When God instructed Moses on the building of the Tabernacle in Exodus, He didn't just give dimensions for the walls. He gave excruciatingly specific instructions regarding the clasps, the loops, the rings, and the bases. He detailed the intricate hammering of the gold lampstand. He cared about the pomegranates woven into the hem of the priest's robe.

He is the author of macro-beauty—the Grand Canyon, the Milky Way—but He is equally obsessed with the micro-beauty. The structure of a snowflake. The precise engineering of a hummingbird's wing. The "pearl of great price" (Matthew 13:46) is a testament to the idea that immense, overwhelming value can be found in the smallest, most deliberate things.
When we choose beautiful, artisanal hardware for our homes, we are pushing back against a culture of disposable mass production. We are saying, "The small things matter. The things I touch every day shape my soul. I refuse to be surrounded by the thoughtless and the generic."
The Rooms That Ask You to Linger
Think about the physical act of opening a drawer. You do it dozens of times a day. You reach out, your skin makes contact with cold metal, you pull, you retrieve.
When that metal is a flat, contractor-grade bar, the action is utilitarian. You feel nothing. But when that metal is a piece of art—when it has weight, texture, history, and deliberate beauty—the action becomes mindful. You notice your home. You are brought into the present moment.
That is the secret power of the Brooched trend. It forces you to pay attention. It turns a mindless routine into a brief, tactile interaction with beauty.
How to Start Your Collection
Raid the Antique Stores. The best "jewelry" for your furniture isn't always new. Scour architectural salvage yards and antique shops in your town. A set of heavy Victorian brass pulls can completely transform a modern, inexpensive dresser. This juxtaposition—old, ornate hardware on clean, modern lines—is deeply sophisticated.
Focus on the High-Touch Areas. You don't need to replace every handle in your entire kitchen (a financially terrifying prospect). Start with a single, standalone piece. A vintage sideboard in the dining room. Your bedside table. A bathroom vanity. Choose the pieces you touch the most.
Mix Your Metals (Intentionally). If your room has predominantly warm wood and brass lighting, you don't have to use brass hardware. A heavy cast-silver or polished nickel "brooch" on a dark wood cabinet creates incredible tension and interest.
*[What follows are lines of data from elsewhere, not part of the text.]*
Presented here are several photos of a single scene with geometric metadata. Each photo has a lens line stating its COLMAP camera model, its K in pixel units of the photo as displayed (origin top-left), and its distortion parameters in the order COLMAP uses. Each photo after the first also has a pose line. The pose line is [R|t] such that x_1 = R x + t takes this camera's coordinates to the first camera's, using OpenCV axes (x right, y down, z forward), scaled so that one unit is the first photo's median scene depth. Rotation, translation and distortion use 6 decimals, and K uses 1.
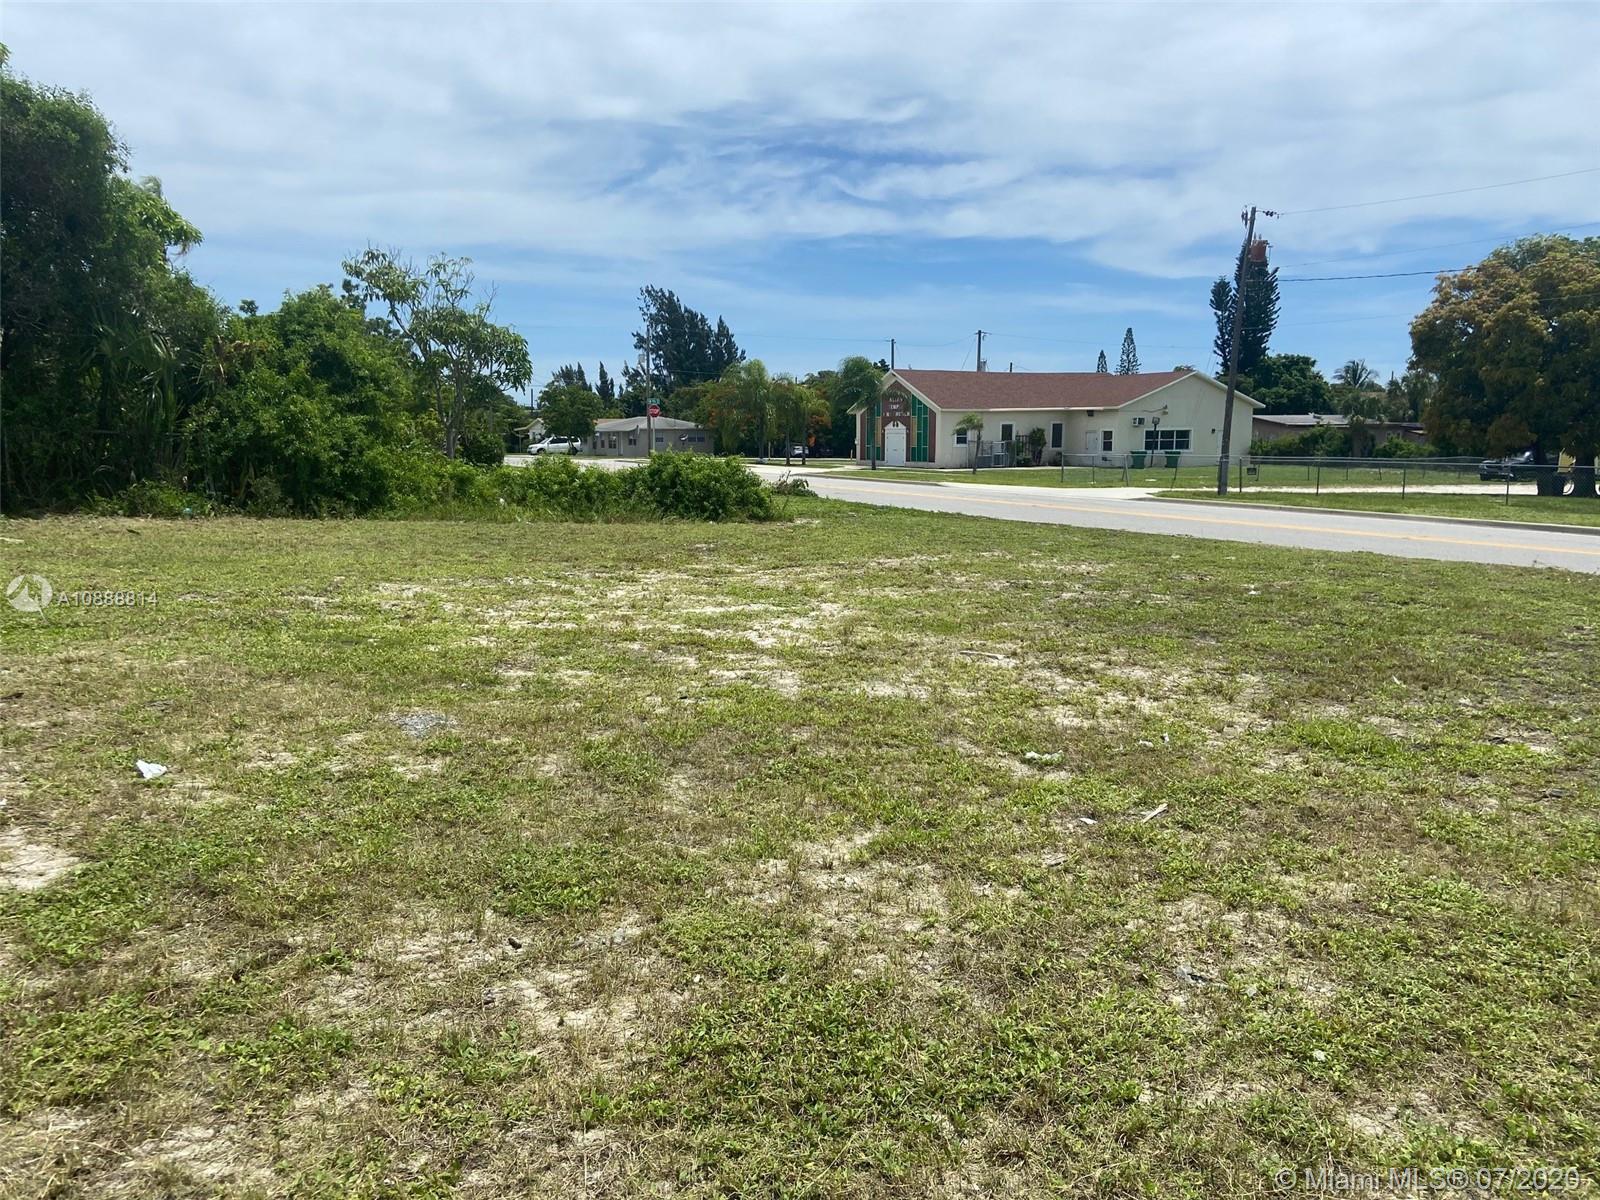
lens RADIAL K [[1190.3, 0, 800.0], [0, 1190.3, 600.0], [0, 0, 1]] dist [0.124320, -0.192025]
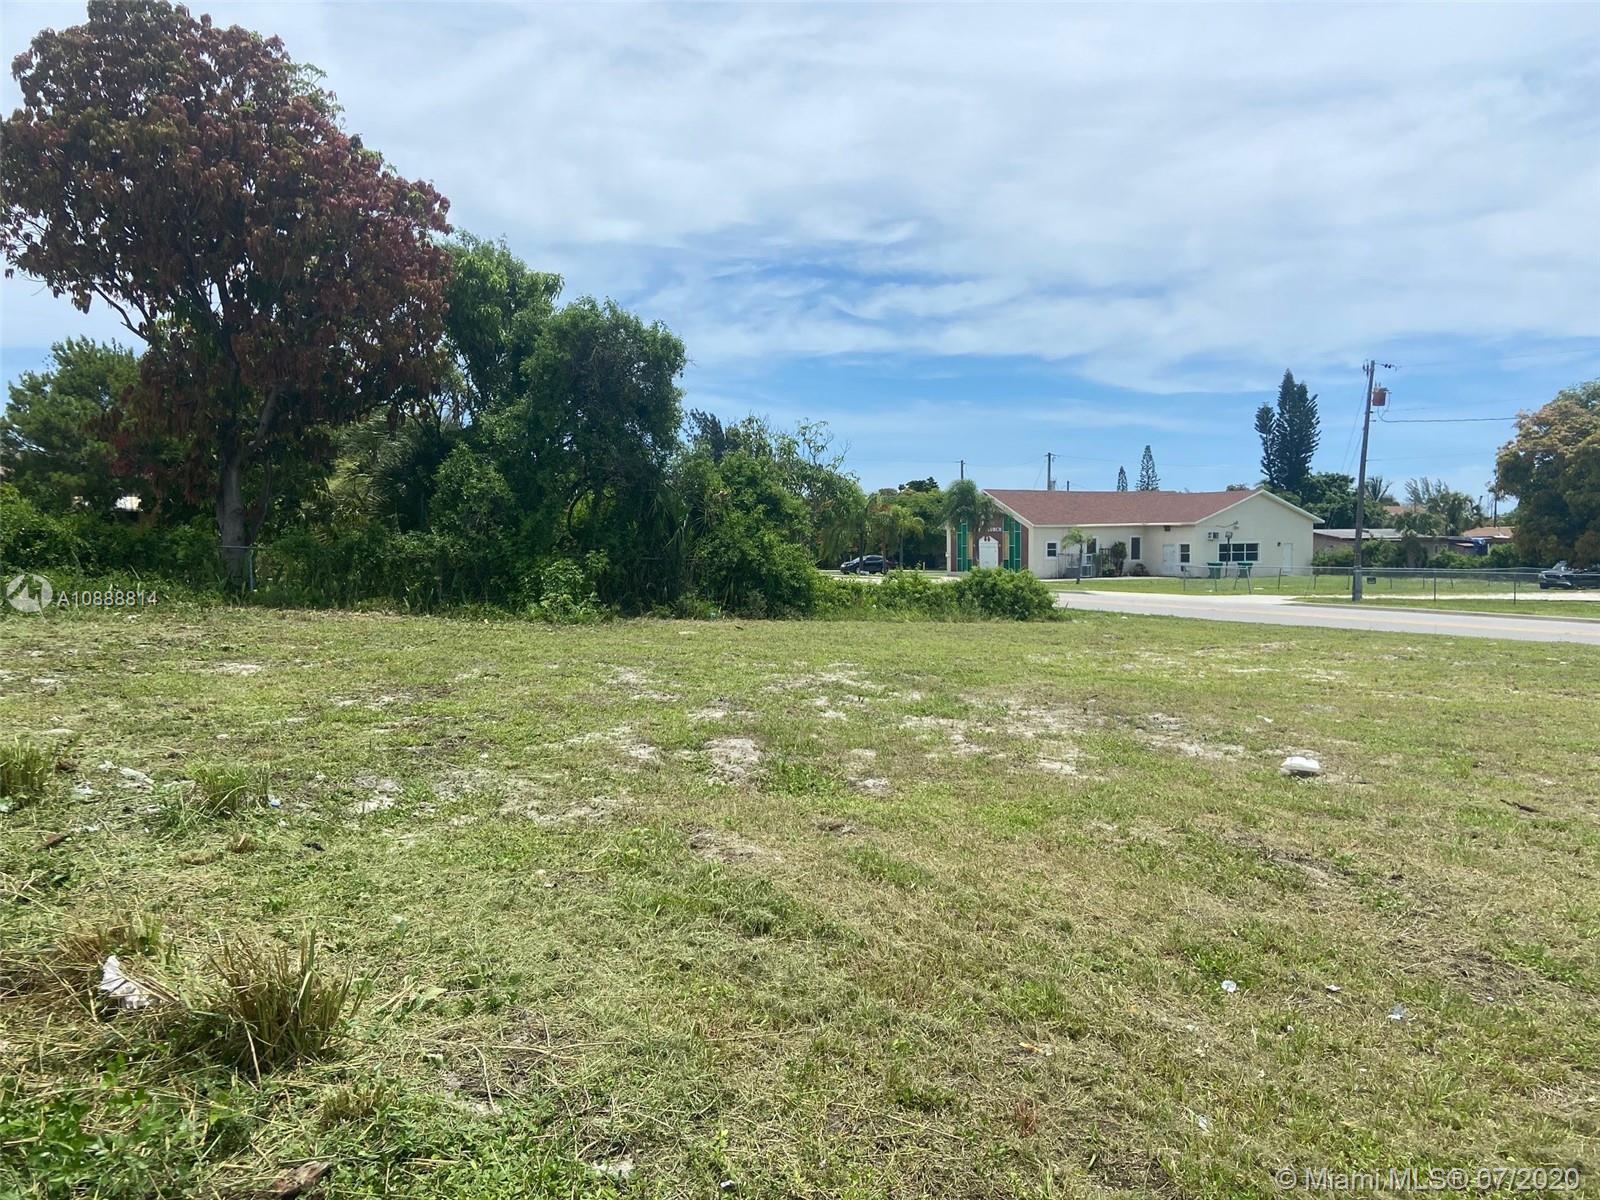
lens RADIAL K [[1204.7, 0, 803.4], [0, 1204.7, 596.1], [0, 0, 1]] dist [0.132372, -0.166582]
pose [[0.999907, -0.006285, 0.012124, -0.103016], [0.007420, 0.995361, -0.095929, 0.009554], [-0.011465, 0.096010, 0.995314, -0.092503]]
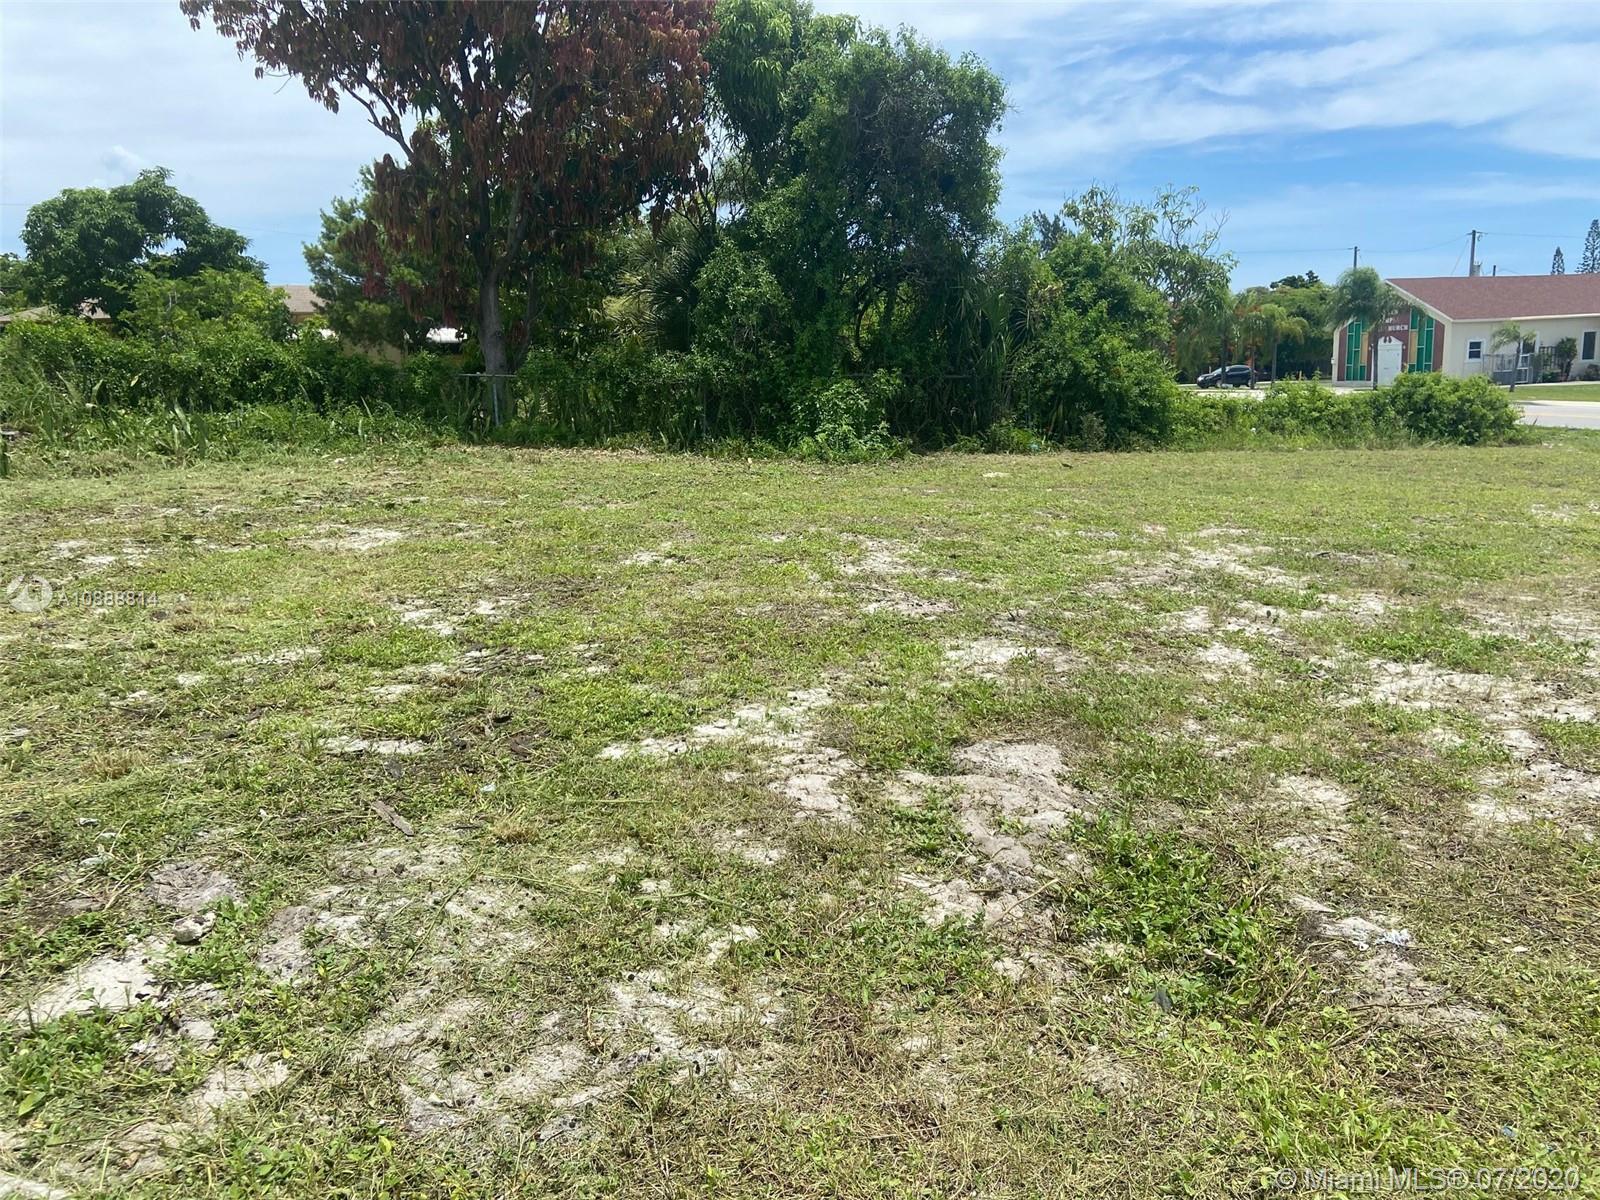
lens RADIAL K [[1204.7, 0, 803.4], [0, 1204.7, 596.1], [0, 0, 1]] dist [0.132372, -0.166582]
pose [[0.965437, 0.013944, -0.260261, -0.103503], [-0.001256, 0.998805, 0.048853, 0.001784], [0.260632, -0.046838, 0.964301, -0.026164]]
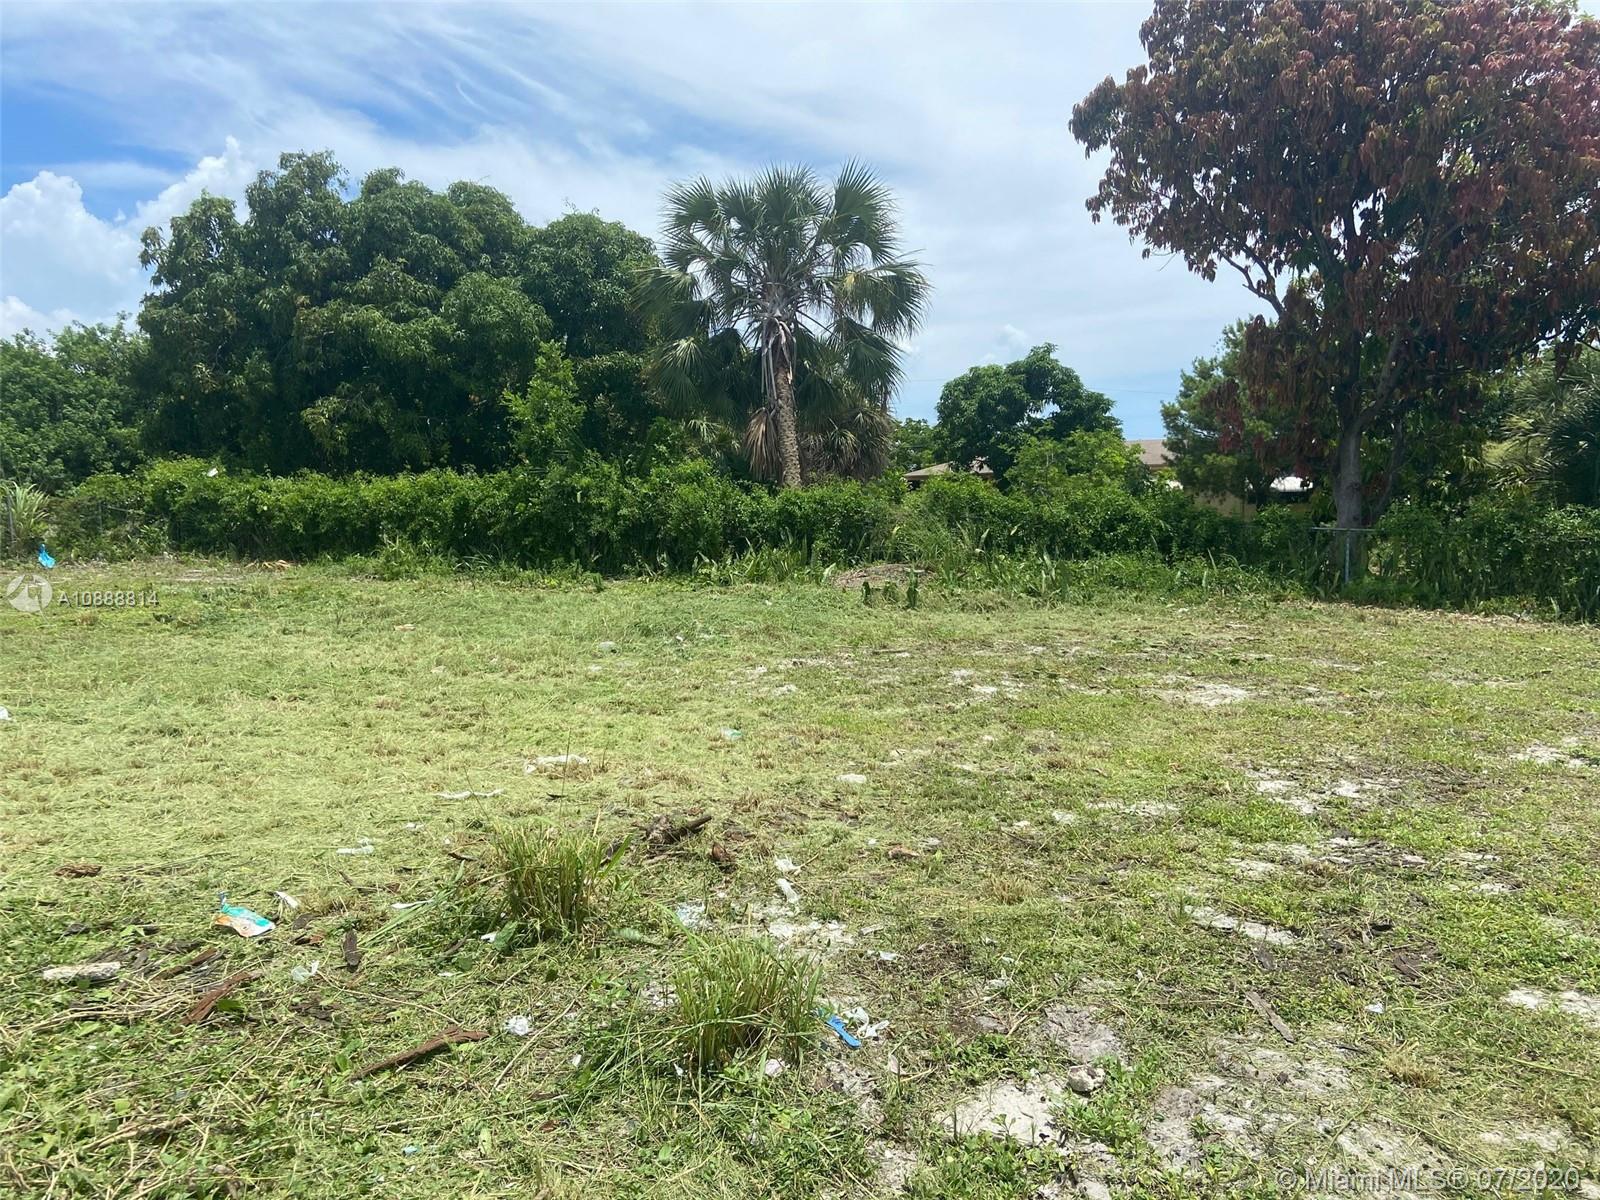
lens RADIAL K [[1204.7, 0, 803.4], [0, 1204.7, 596.1], [0, 0, 1]] dist [0.132372, -0.166582]
pose [[0.613764, 0.035852, -0.788675, -0.106616], [-0.100806, 0.994350, -0.033248, 0.000381], [0.783027, 0.099910, 0.613911, -0.028275]]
Just ensure the finish feels authentic, not sprayed-on.
Let the Wood Sing. If you are investing in statement hardware, the furniture itself shouldn't fight for attention. The Brooched look is most effective on solid colors (deep lacquers or color-drenched rooms) or rich, unpainted historic woods like walnut, mahogany, or dark oak.
Your home is your sanctuary. Dress it accordingly.